Hoje, noite de Abril sem lua,
A minha rua
É outra rua.

Talvez por ser mais que nenhuma escura
E bailar o vento leste,
A noite de hoje veste
As coisas conhecidas de aventura.

Uma rua nova destruiu a rua do costume.
Como se sempre nela houvesse este perfume
De Vento leste e Primavera,
A sombra dos muros espera
Alguém que ela conhece.
E às vezes o silêncio estremece
Como se fosse a hora de passar alguém
Que só hoje não vem.


NO ALTO MAR - Sophia de Mello Breyner Andresen


No alto mar
A luz escorre
Lisa sobre a água.
Planície infinita
Que ninguém habita.

O Sol brilha enorme
Sem que ninguém forme
Gestos na sua luz.

Livre e verde a água ondula
Graça que não modula
O sonho de ninguém.

São claros e vastos os espaços
Onde baloiça o vento
E ninguém nunca de delícia ou de tormento
Abre neles os seus braços.


POEMA - Sophia de Mello Breyner Andresen


A minha vida é o mar o Abril a rua
O meu interior é uma atenção voltada para fora
O meu viver escuta
A frase que de coisa em coisa silabada
Grava no espaço e no tempo a sua escrita

Não trago Deus em mim mas no mundo o procuro
Sabendo que o real o mostrará

Não tenho explicações
Olho e confronto
E por método é nu meu pensamento

A terra o sol o vento o mar
São a minha biografia e são meu rosto

Por isso não me peçam cartão de identidade
Pois nenhum outro senão o mundo tenho
Não me peçam opiniões nem entrevistas
Não me perguntem datas nem moradas
De tudo quanto vejo me acrescento

E a hora da minha morte aflora lentamente
Cada dia preparada.


Eis-me - Sophia de Mello Breyner Andresen


Eis-me
Tendo-me despido de todos os meus mantos
Tendo-me separado de adivinhos mágicos e deuses
Para ficar sozinha ante o silêncio
Ante o silêncio e o esplendor da tua face.

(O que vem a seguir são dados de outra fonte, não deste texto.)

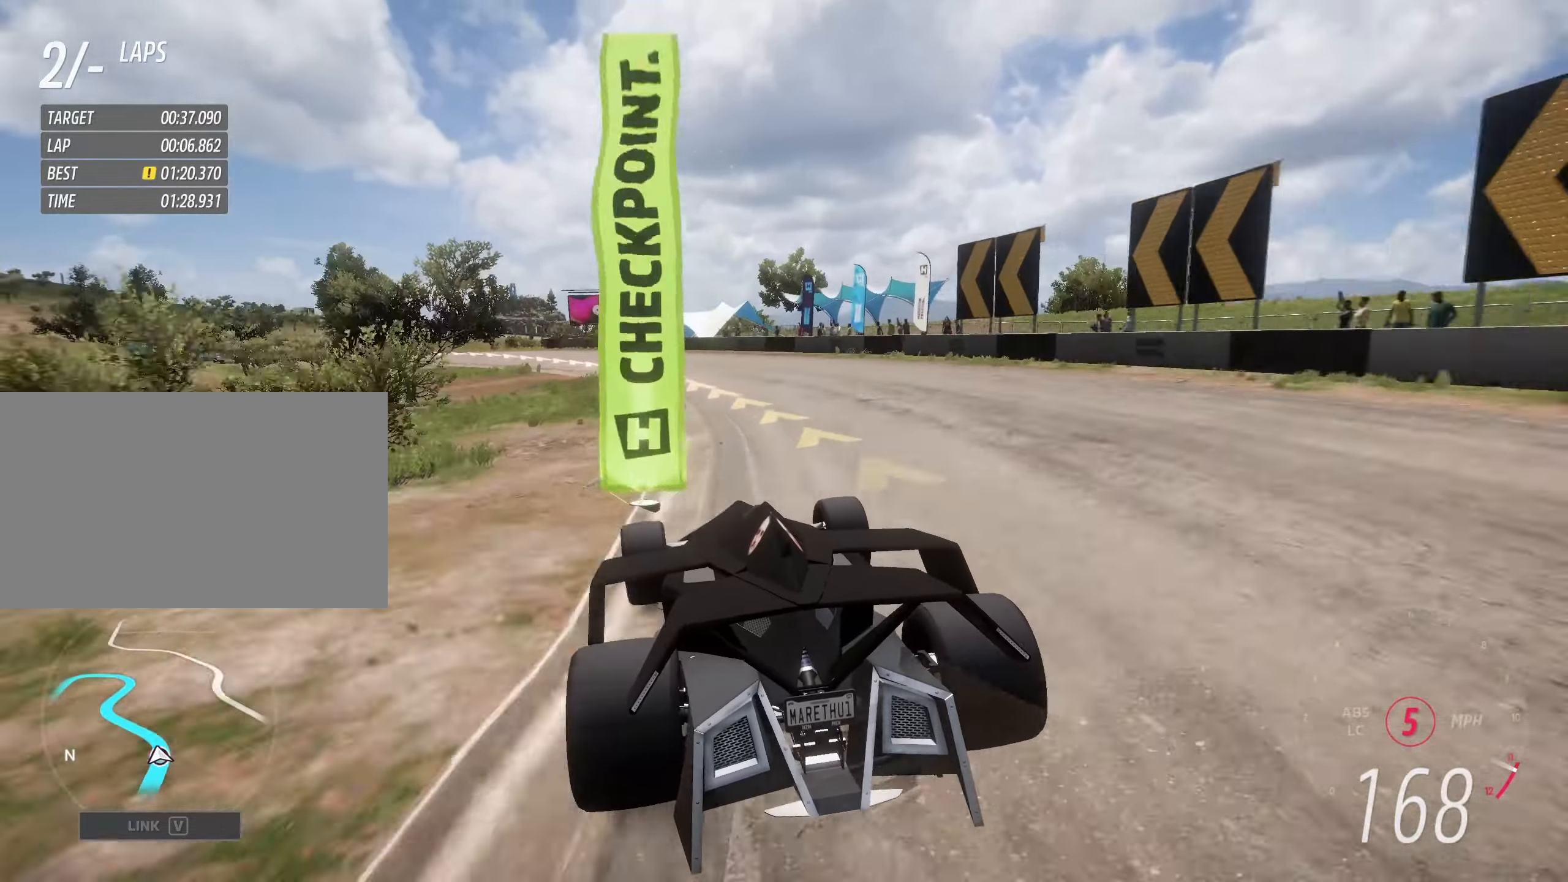
{"keys": ["a", "w"], "events": [[133, "a", "up"], [183, "a", "down"]]}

Mas tu és de todos os ausentes o ausente
Nem o teu ombro me apoia nem a tua mão me toca
O meu coração desce as escadas do tempo em que não moras
E o teu encontro
São planícies e planícies de silêncio.

Escura é a noite
Escura e transparente
Mas o teu rosto está para além do tempo opaco
E eu não habito os jardins do teu silêncio
Porque tu és de todos os ausentes o ausente.


As minhas mãos - Sophia de Mello B. Andresen


As minhas mãos mantêm as estrelas,
Seguro a minha alma para que se não quebre
A melodia que vai de flor em flor,
Arranco o mar do mar e ponho-o em mim
E o bater do meu coração sustenta o ritmo das coisas.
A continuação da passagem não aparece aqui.